TEKST
##########

Głosowania na kolejną recenzję na fan page’u dobryhorror co raz bardziej mi się podobają. Wyłaniają bowiem do kolejnego wpisu akurat ten tytuł, który bardzo chcę zrecenzować, bo tak mi się podobał. Albo mam porządny horrorowy gust jak głosujący, wśród których (no irony) jest sporo wybitnych znawców kina grozy albo też taki ze mnie konformista i akurat podoba mi się to co innym. Albo też głosujący trollują i głosują na pozycje złe, licząc, że coś malowniczo zjadę. Ale takie rzeczy to bardziej na Galerii Horroru. Łotever.
Oczywiście Ash kontra Martwe Zło (tłumaczę, że jest to serial) nie zjadę albowiem jak to mawia Mucha, która nie siada: no k***wa, nie da się. Jest to horrorowe piękno i dobro. A wiecie dlaczego?

##########

DANE WEJŚCIOWE
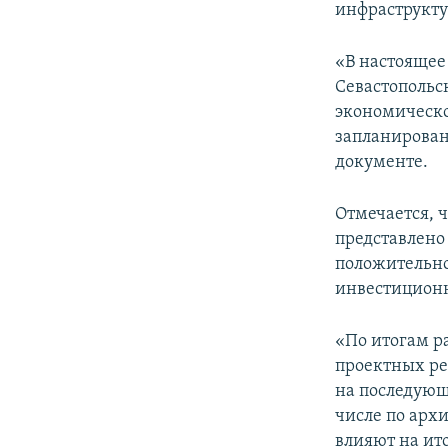
инфраструкту
«В настоящее
Севастопольс
экономическо
запланирован
документе.
Отмечается, 
представлено
положительно
инвестиционн
«По итогам р
проектных ре
на последующ
числе по арх
влияют на ит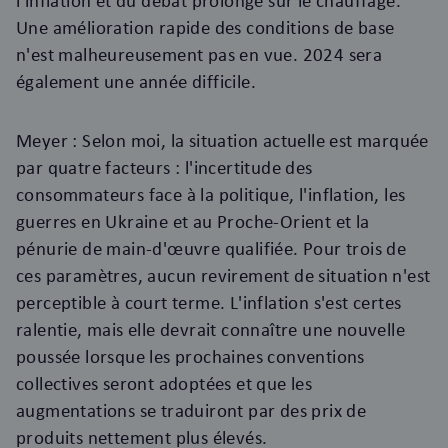
l'inflation et du débat prolongé sur le chauffage.
Une amélioration rapide des conditions de base
n'est malheureusement pas en vue. 2024 sera
également une année difficile.
Meyer : Selon moi, la situation actuelle est marquée
par quatre facteurs : l'incertitude des
consommateurs face à la politique, l'inflation, les
guerres en Ukraine et au Proche-Orient et la
pénurie de main-d'œuvre qualifiée. Pour trois de
ces paramètres, aucun revirement de situation n'est
perceptible à court terme. L'inflation s'est certes
ralentie, mais elle devrait connaître une nouvelle
poussée lorsque les prochaines conventions
collectives seront adoptées et que les
augmentations se traduiront par des prix de
produits nettement plus élevés.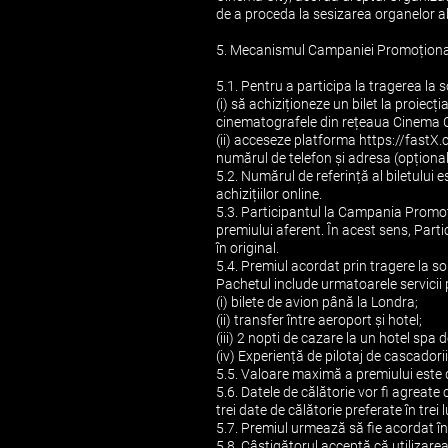
de a proceda la sesizarea organelor ab
5. Mecanismul Campaniei Promoționa
5.1. Pentru a participa la tragerea la 
(i) să achiziționeze un bilet la proiecț
cinematografele din rețeaua Cinema C
(ii) acceseze platforma https://fastX.
numărul de telefon și adresa (opțional
5.2. Numărul de referință al biletului e
achizițiilor online.
5.3. Participantul la Campania Promoț
premiului aferent. În acest sens, Parti
în original.
5.4. Premiul acordat prin tragere la sor
Pachetul include urmatoarele servicii
(i) bilete de avion până la Londra;
(ii) transfer între aeroport și hotel;
(iii) 2 nopti de cazare la un hotel spa 
(iv) Experiență de pilotaj de cascado
5.5. Valoare maximă a premiului este d
5.6. Datele de călătorie vor fi agreat
trei date de călătorie preferate în trei l
5.7. Premiul urmează să fie acordat în 
5.8. Câștigătorul acceptă că utilizare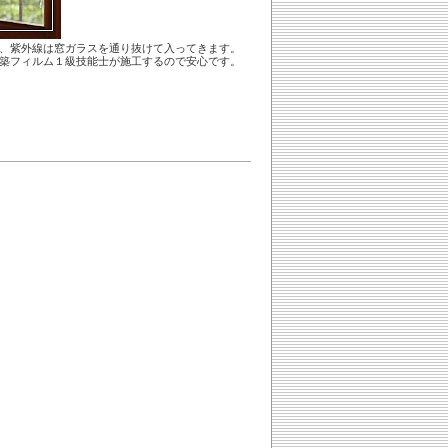
、紫外線は窓ガラスを通り抜けて入ってきます。
築フィルム１級技能士が施工するので安心です。
。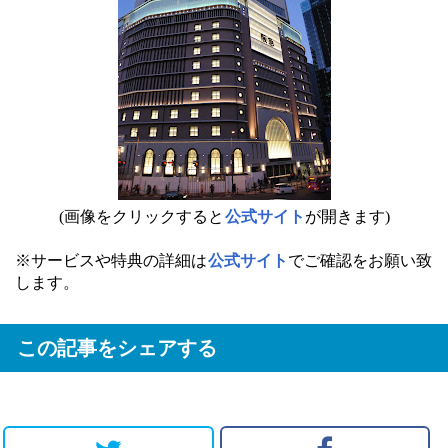
(画像をクリックすると
公式サイト
が開きます)
※サービスや特典の詳細は
公式サイト
でご確認をお願い致
します。
この記事をシェアする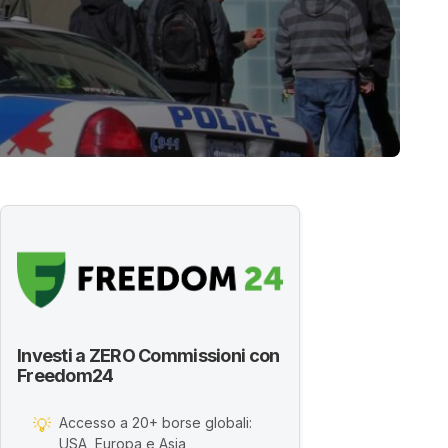
Investi a ZERO Commissioni con
Freedom24
Accesso a 20+ borse globali:
💡
USA, Europa e Asia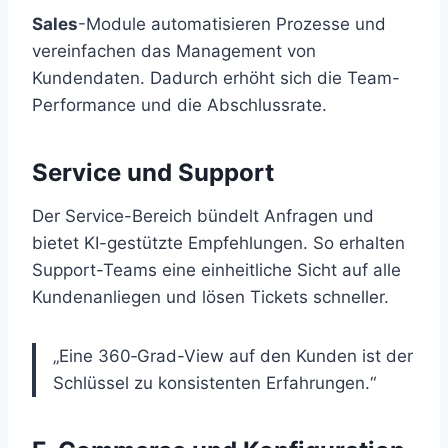
Sales
-Module automatisieren Prozesse und
vereinfachen das Management von
Kundendaten. Dadurch erhöht sich die Team-
Performance und die Abschlussrate.
Service und Support
Der Service-Bereich bündelt Anfragen und
bietet KI-gestützte Empfehlungen. So erhalten
Support-Teams eine einheitliche Sicht auf alle
Kundenanliegen und lösen Tickets schneller.
„Eine 360‑Grad-View auf den Kunden ist der
Schlüssel zu konsistenten Erfahrungen.“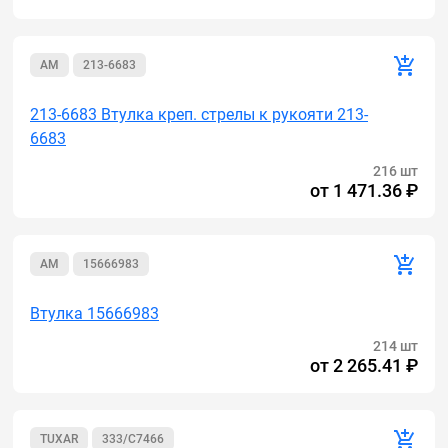
AM
213-6683
213-6683 Втулка креп. стрелы к рукояти 213-
6683
216 шт
от
1 471.36 ₽
AM
15666983
Втулка 15666983
214 шт
от
2 265.41 ₽
TUXAR
333/C7466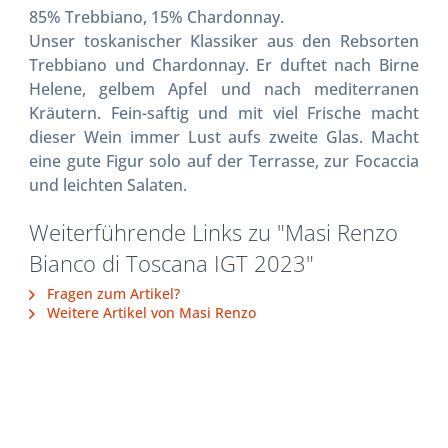
85% Trebbiano, 15% Chardonnay.
Unser toskanischer Klassiker aus den Rebsorten
Trebbiano und Chardonnay. Er duftet nach Birne
Helene, gelbem Apfel und nach mediterranen
Kräutern. Fein-saftig und mit viel Frische macht
dieser Wein immer Lust aufs zweite Glas. Macht
eine gute Figur solo auf der Terrasse, zur Focaccia
und leichten Salaten.
Weiterführende Links zu "Masi Renzo
Bianco di Toscana IGT 2023"
Fragen zum Artikel?
Weitere Artikel von Masi Renzo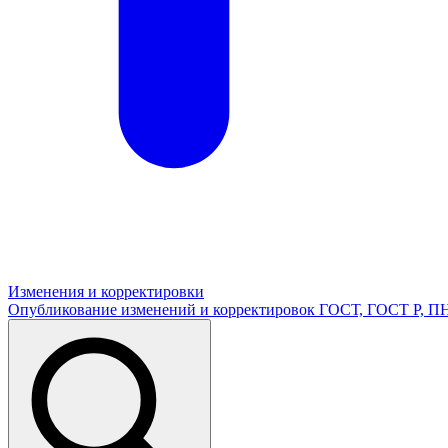
Изменения и корректировки
Опубликование изменений и корректировок ГОСТ, ГОСТ Р, 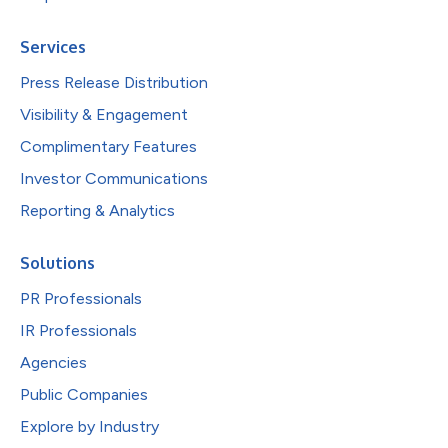
Services
Press Release Distribution
Visibility & Engagement
Complimentary Features
Investor Communications
Reporting & Analytics
Solutions
PR Professionals
IR Professionals
Agencies
Public Companies
Explore by Industry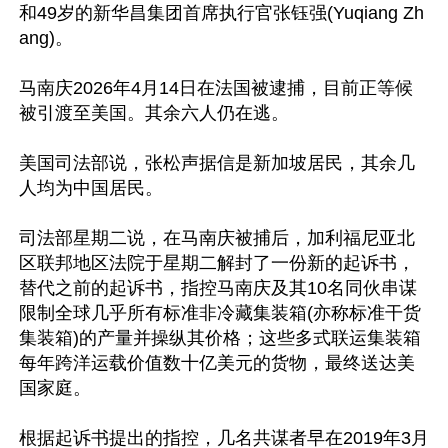
和49岁的新华昌集团首席执行官张钰强(Yuqiang Zh
ang)。

马南庆2026年4月14日在法国被逮捕，目前正等候
被引渡至美国。其余六人仍在逃。

美国司法部说，张松声据信是新加坡居民，其余几
人均为中国居民。

司法部星期二说，在马南庆被捕后，加利福尼亚北
区联邦地区法院于星期二解封了一份新的起诉书，
替代之前的起诉书，指控马南庆及其10名同伙串谋
限制全球几乎所有标准非冷藏集装箱(亦称标准干货
集装箱)的产量并操纵其价格；这些多式联运集装箱
每年跨洋运载价值数十亿美元的货物，最终送达美
国家庭。

根据起诉书提出的指控，几名共谋者早在2019年3月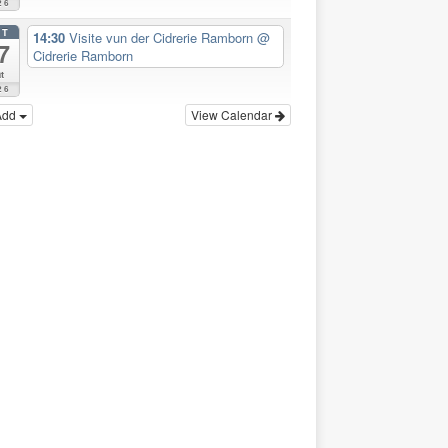
26
CT
14:30
Visite vun der Cidrerie Ramborn
@
7
Cidrerie Ramborn
t
26
Add
View Calendar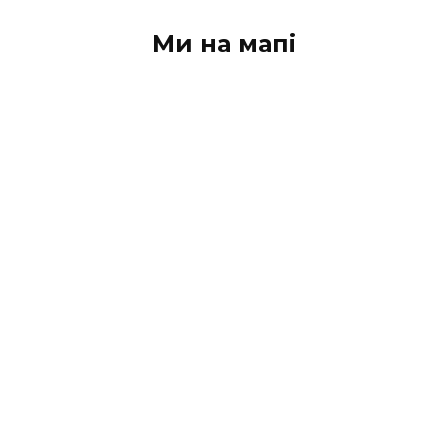
Ми на мапі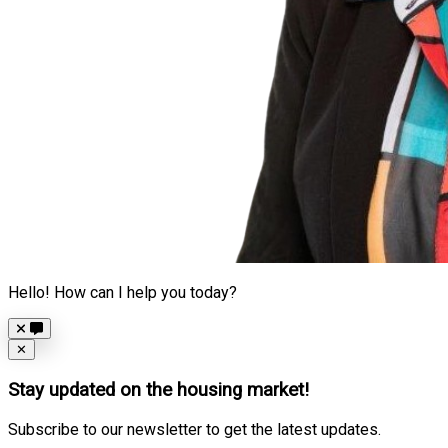
Hello! How can I help you today?
Close
✕
Stay updated on the housing market!
Subscribe to our newsletter to get the latest updates.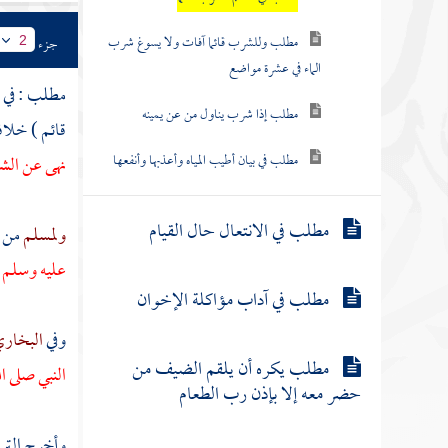
مطلب وللشرب قائما آفات ولا يسوغ شرب
جزء
2
الماء في عشرة مواضع
مطلب : في 
مطلب إذا شرب يناول من عن يمينه
قائم ) خلاف
مطلب في بيان أطيب المياه وأعذبها وأنفعها
نهى عن الشر
مطلب في الانتعال حال القيام
ولمسلم
من 
عليه وسلم
مطلب في آداب مؤاكلة الإخوان
وفي
البخار
مطلب يكره أن يلقم الضيف من
النبي صلى 
حضر معه إلا بإذن رب الطعام
وأخرج
الت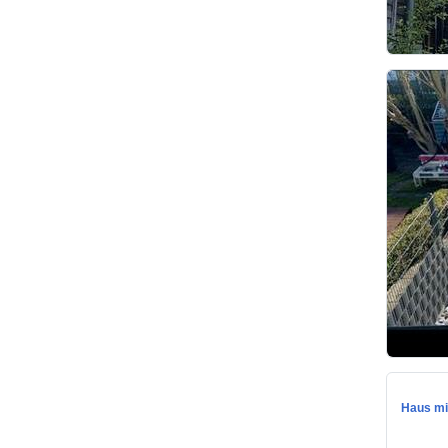
Haus mi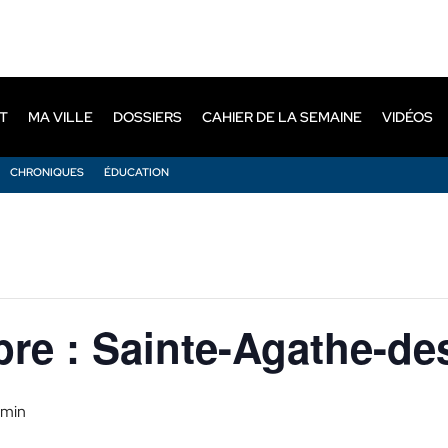
T
MA VILLE
DOSSIERS
CAHIER DE LA SEMAINE
VIDÉOS
CHRONIQUES
ÉDUCATION
re : Sainte-Agathe-de
 min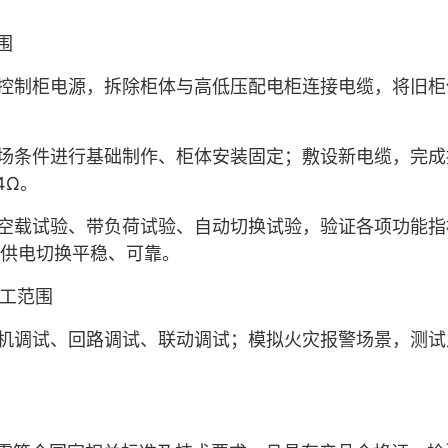
围
控制柜电源，拆除柜体与高低压配电柜连接电缆，将旧柜
场条件进行基础制作、柜体安装固定；敷设新电缆，完成
4
Ω。
空载试验、带负荷试验、自动切换试验，验证各项功能指
供电切换平稳、可靠。
工范围
机调试、回路调试、联动调试；模拟火灾报警场景，测试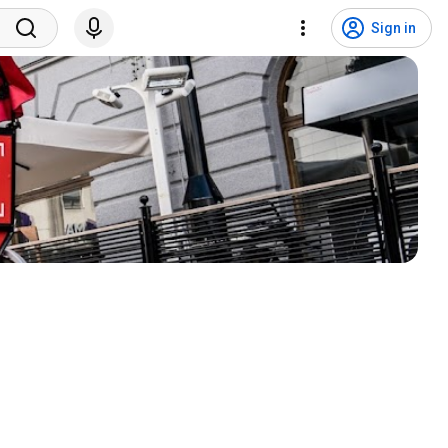
Sign in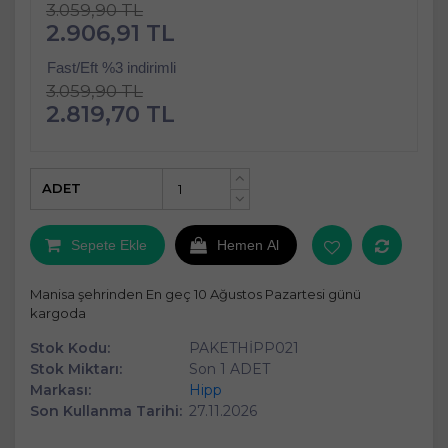
3.059,90 TL
2.906,91 TL
Fast/Eft %3 indirimli
3.059,90 TL
2.819,70 TL
ADET
+
-
Sepete Ekle
Hemen Al
Manisa şehrinden En geç 10 Ağustos Pazartesi günü
kargoda
Stok Kodu:
PAKETHİPP021
Stok Miktarı:
Son 1 ADET
Markası:
Hipp
Son Kullanma Tarihi:
27.11.2026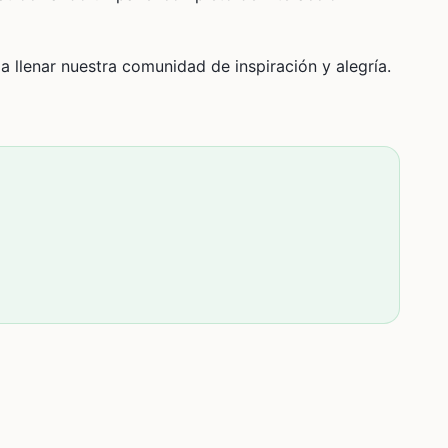
 llenar nuestra comunidad de inspiración y alegría.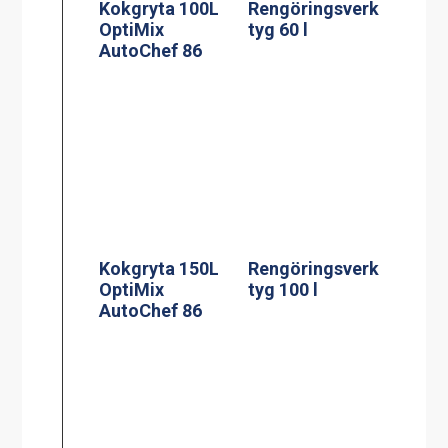
Kokgryta 100L
Rengöringsverk
OptiMix
tyg 60 l
AutoChef 86
Kokgryta 150L
Rengöringsverk
OptiMix
tyg 100 l
AutoChef 86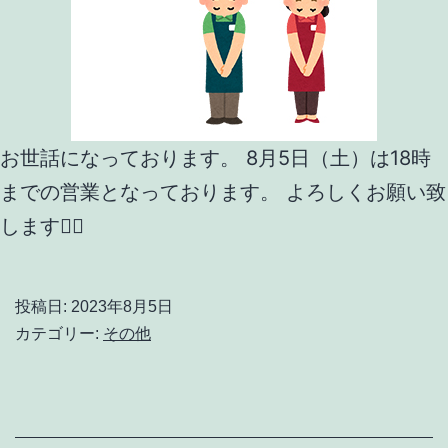
お世話になっております。 8月5日（土）は18時
までの営業となっております。 よろしくお願い致
します🙇‍♀️
投稿日:
2023年8月5日
カテゴリー:
その他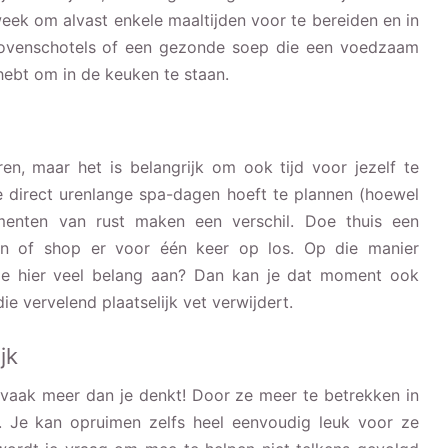
ek om alvast enkele maaltijden voor te bereiden en in
, ovenschotels of een gezonde soep die een voedzaam
 hebt om in de keuken te staan.
n, maar het is belangrijk om ook tijd voor jezelf te
je direct urenlange spa-dagen hoeft te plannen (hoewel
omenten van rust maken een verschil. Doe thuis een
en of shop er voor één keer op los. Op die manier
ht je hier veel belang aan? Dan kan je dat moment ook
e vervelend plaatselijk vet verwijdert.
ijk
 vaak meer dan je denkt! Door ze meer te betrekken in
j. Je kan opruimen zelfs heel eenvoudig leuk voor ze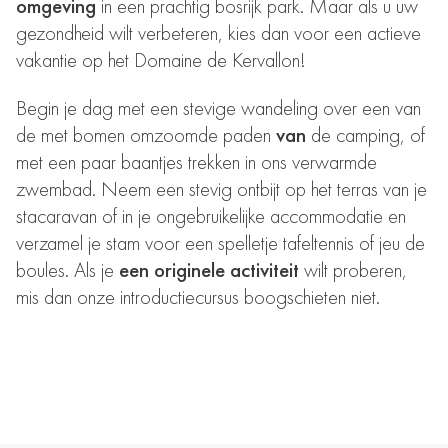
omgeving
in een prachtig bosrijk park. Maar als u uw
gezondheid wilt verbeteren, kies dan voor een actieve
vakantie op het Domaine de Kervallon!
Begin je dag met een stevige wandeling over een van
de met bomen omzoomde paden
van
de camping, of
met een paar baantjes trekken in ons verwarmde
zwembad. Neem een stevig ontbijt op het terras van
je
stacaravan
of in je ongebruikelijke accommodatie en
verzamel je stam voor een spelletje tafeltennis of jeu de
boules. Als je
een originele activiteit
wilt proberen,
mis dan onze introductiecursus boogschieten niet.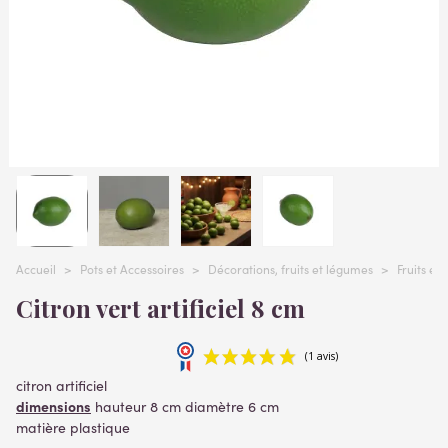
Accueil
>
Pots et Accessoires
>
Décorations, fruits et légumes
>
Fruits et
Citron vert artificiel 8 cm
citron artificiel
dimensions
hauteur 8 cm diamètre 6 cm
matière plastique
Lire la suite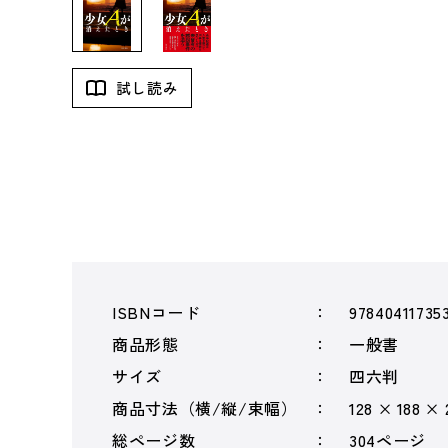
試し読み
ISBNコード
97840411735
商品形態
一般書
サイズ
四六判
商品寸法（横/縦/束幅）
128 × 188 ×
総ページ数
304ページ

##########

ZADANIE
Zredaguj całość tekstu od słów „Głosowania na kolejną” aż do słów „Galerii Horroru. Łotever.”, zamieniając „konformista” na „oportunista”. Wpisy nie są potrzebne.

WYKONANE ZADANIE
Głosowania na kolejną recenzję na fan page’u dobryhorror co raz bardziej mi się podobają. Wyłaniają bowiem do kolejnego wpisu akurat ten tytuł, który bardzo chcę zrecenzować, bo tak mi się podobał. Albo mam porządny horrorowy gust jak głosujący, wśród których (no irony) jest sporo wybitnych znawców kina grozy albo też taki ze mnie oportunista i akurat podoba mi się to co innym. Albo też głosujący trollują i głosują na pozycje złe, licząc, że coś malowniczo zjadę. Ale takie rzeczy to bardziej na Galerii Horroru. Łotever.